優位に立てるものは何一つなく、敗北は決定した。
しかし、神であるプライドが、敗北を宣言する言葉をせき止めていた。
わかったと、たった4文字いうだけで、この場は逃れられる。
なのに、たったそれだけが出来ない。
そのために、命を失う—————————
「話さないのなら、腕を貰いますよ」
「!」
プレイヤー、それも聞き覚えのある声。
取るに足らないと、向かってくる攻撃を受け止めようとした。
しかし、カラサワは咄嗟に手を離し、飛び退いたことを自分でも驚いていた。
「随分と、禍々しい様相だ。リンフィア・ベル・イヴィリア」
「こう見えて、魔王なもので」
黒くたなびくマントの下は、禍々しく輝く黒い甲冑。
尾や翼にまで纏うその鎧は、神威と魔力を宿し、鎧とは名ばかりの殺気と害意を宿していた。
「凄いな。まるで生き物だ。動かず、呼吸すらないのに、確かに殺すと言っている。これ、君の神威でいいのかな?」
「言う必要が?」
「はは、そりゃそうだ。じゃ、戦う?」
「いいえ。あなたとは戦いません。悔しいですけど、私じゃ勝てませんし、何より外へ行かなければならない事情が出来ました」
「外?」
つまり外界。
とはいえ、カラサワからすれば肩透かしもいいところ。
戦う気がないと言われた以上、特に手を出すこともなかった。
「じゃあ、さっさと行ったらいいよ。まだ壊れてる場所があるからさ。そこから外へ出るといい。ところで、その用事って?」
「帰省さ。
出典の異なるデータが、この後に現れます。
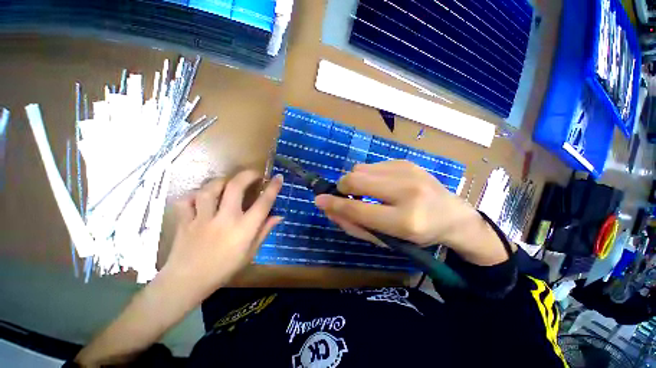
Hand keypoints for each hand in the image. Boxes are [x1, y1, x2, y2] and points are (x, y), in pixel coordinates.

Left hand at [163, 170, 282, 296]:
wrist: (187, 282)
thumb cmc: (224, 269)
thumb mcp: (250, 253)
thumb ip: (264, 231)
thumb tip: (279, 216)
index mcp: (244, 229)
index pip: (263, 203)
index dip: (273, 188)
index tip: (278, 177)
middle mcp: (224, 219)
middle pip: (235, 187)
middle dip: (247, 175)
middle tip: (254, 174)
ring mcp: (202, 219)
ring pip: (210, 189)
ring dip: (221, 182)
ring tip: (227, 183)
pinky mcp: (184, 221)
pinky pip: (186, 201)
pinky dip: (193, 196)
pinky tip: (200, 198)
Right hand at [315, 160, 508, 265]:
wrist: (452, 216)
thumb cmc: (417, 235)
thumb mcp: (387, 239)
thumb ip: (355, 225)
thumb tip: (329, 209)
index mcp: (405, 220)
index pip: (359, 208)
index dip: (335, 204)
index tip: (319, 200)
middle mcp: (408, 191)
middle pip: (357, 179)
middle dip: (342, 186)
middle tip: (345, 195)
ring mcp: (408, 172)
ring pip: (361, 168)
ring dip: (355, 181)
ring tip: (366, 192)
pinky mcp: (406, 162)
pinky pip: (372, 165)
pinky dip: (368, 176)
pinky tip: (380, 185)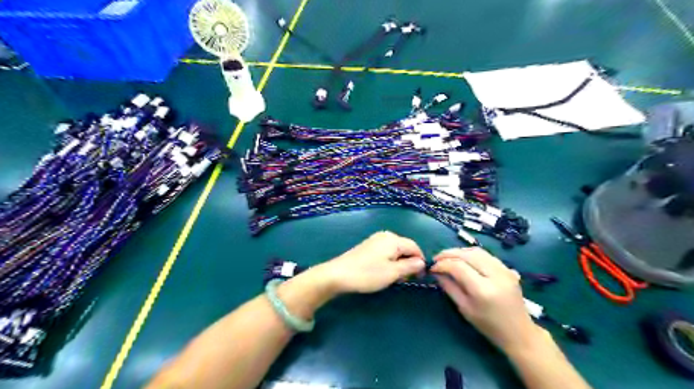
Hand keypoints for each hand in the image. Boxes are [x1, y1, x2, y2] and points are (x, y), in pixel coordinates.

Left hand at [311, 231, 425, 294]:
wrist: (338, 274)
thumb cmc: (368, 274)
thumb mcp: (392, 273)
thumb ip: (410, 266)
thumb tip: (422, 262)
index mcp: (393, 239)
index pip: (414, 247)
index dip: (420, 261)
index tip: (421, 277)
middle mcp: (385, 235)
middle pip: (405, 247)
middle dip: (409, 262)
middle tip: (406, 279)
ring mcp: (375, 240)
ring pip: (395, 250)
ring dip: (399, 263)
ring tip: (395, 278)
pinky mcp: (368, 246)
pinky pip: (386, 251)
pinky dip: (390, 261)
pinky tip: (384, 272)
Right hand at [432, 249, 543, 352]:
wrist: (519, 332)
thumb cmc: (488, 325)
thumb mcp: (464, 309)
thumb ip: (449, 287)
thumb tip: (436, 272)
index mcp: (483, 290)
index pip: (458, 267)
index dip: (442, 264)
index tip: (432, 268)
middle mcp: (495, 275)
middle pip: (467, 255)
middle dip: (449, 254)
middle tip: (436, 259)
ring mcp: (504, 270)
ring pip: (477, 251)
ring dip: (459, 251)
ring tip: (447, 257)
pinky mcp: (508, 268)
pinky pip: (486, 255)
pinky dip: (471, 253)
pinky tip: (463, 258)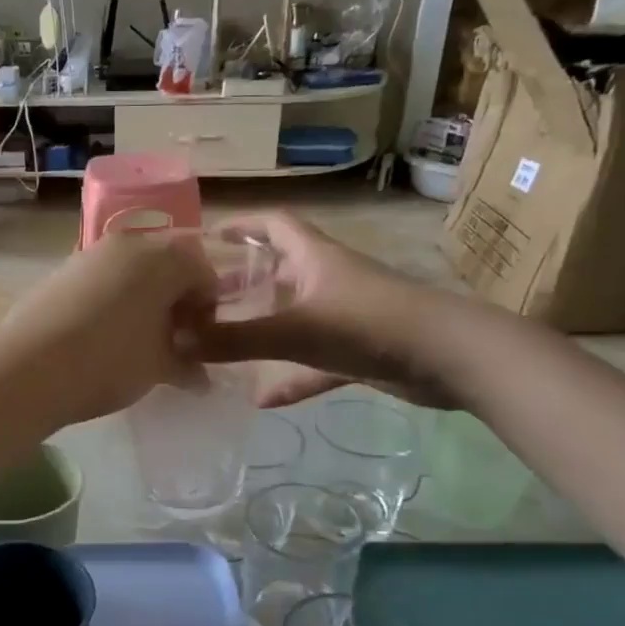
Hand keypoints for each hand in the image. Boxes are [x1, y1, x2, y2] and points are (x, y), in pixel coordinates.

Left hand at [0, 231, 218, 430]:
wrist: (28, 367)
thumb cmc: (109, 361)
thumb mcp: (158, 368)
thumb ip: (187, 366)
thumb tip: (201, 378)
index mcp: (163, 257)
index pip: (202, 271)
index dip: (208, 308)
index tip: (200, 341)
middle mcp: (129, 243)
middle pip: (167, 264)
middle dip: (176, 299)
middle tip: (173, 340)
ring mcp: (90, 254)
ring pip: (132, 270)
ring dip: (144, 298)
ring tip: (138, 340)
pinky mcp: (61, 271)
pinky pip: (102, 279)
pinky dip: (114, 299)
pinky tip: (104, 335)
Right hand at [201, 211, 463, 408]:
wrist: (449, 358)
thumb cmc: (368, 325)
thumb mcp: (293, 331)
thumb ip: (234, 340)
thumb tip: (175, 342)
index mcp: (314, 258)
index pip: (273, 225)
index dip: (242, 226)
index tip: (208, 238)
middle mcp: (328, 280)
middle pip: (279, 272)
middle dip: (242, 283)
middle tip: (202, 301)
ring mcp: (345, 316)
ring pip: (294, 317)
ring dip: (263, 329)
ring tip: (223, 344)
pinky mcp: (359, 350)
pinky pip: (314, 362)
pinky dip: (290, 377)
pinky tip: (263, 400)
私同様にね」
と。
それは男の声だった。
特に強くもない気配に警戒心すら抱く事なく接近を許していたカラサワだったが、その姿を見るや否や、反応を丸ごと変えた。
「………!! これは驚いたな………」
「驚く事は何もないだろう。穴が開いたから入っただけさ。シンプルな話だろう」
柔らかく、優しげな声。
しかし棘は隠さず、敵意は見せつけるようにして、睨みつけていた。
王として、最も恥ずべき屈辱を味合わされた彼にとっては、まだ足りないほどである。
だが、今はそれを抑え、かつての妖精王は数十年ぶりの挨拶を交わした。
「気分はどうかな? カラサワ・エイト」
「何をしに来た? クルーディオ・フーガ」
クルーディオ・フーガ。
かつて、故郷をおわれ、羽を失った妖精王だ。
「穴を通っただって? 馬鹿なことを言うなよ。壊れたとはいえ、僕が作った肉体を持たないあなたが、外からは入れるはずがない」
「そうだよ。だからこれは借り物の肉体さ。ただし、現地住民の肉体を借りてるのだけれどね。疫病とやらで肉体を失った子の身体を借りたのさ。ちなみに侵入者はもう2人いるよ」
「侵入者………あぁ………」
カラサワにも、リンフィアにも心当たりがあった。
そう、流とウルクだ。
「最近知り合った友人の中に、魂を使う達人がいてね。実験ついでに先に入ってもらっていたのさ。そしてつい先ほど、確保していた肉体に私の魂を宿してもらったんだ」
どうやって入ったのか細かい説明を聞いていなかったので、リンフィアとしては合点がいった。
妖精王を招くための準備だったのだ。
「なるほどねぇ。で、要件は何かな?」
「要件と言うほどのことは無いさ。所詮羽を失った王になど出来ることはない。せいぜい伝言だけでもやろうと思っていたのだけれど、丁度いい用事が出来た」
指の向く先は、いつの間にかカラサワから距離をとっている罪の神に向いていた。